### [Task data]
⟨

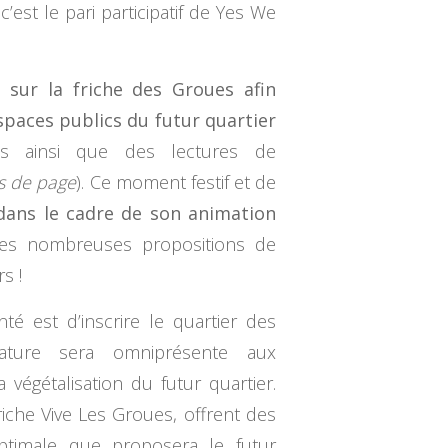
est le pari participatif de Yes We
sur la friche des Groues afin
espaces publics du futur quartier
ls ainsi que des lectures de
as de page
). Ce moment festif et de
, dans le cadre de son animation
 les nombreuses propositions de
s !
é est d’inscrire le quartier des
ature sera omniprésente aux
végétalisation du futur quartier.
riche Vive Les Groues, offrent des
optimale que proposera le futur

⟩

### [Work instruction]
Can you extract every line of text from the data above, copying each one verbatim and leaving the pictures out of your answer?

### [Task solution]
est le pari participatif de Yes We
sur la friche des Groues afin
espaces publics du futur quartier
ls ainsi que des lectures de
as de page
). Ce moment festif et de
, dans le cadre de son animation
 les nombreuses propositions de
s !
é est d’inscrire le quartier des
ature sera omniprésente aux
végétalisation du futur quartier.
riche Vive Les Groues, offrent des
optimale que proposera le futur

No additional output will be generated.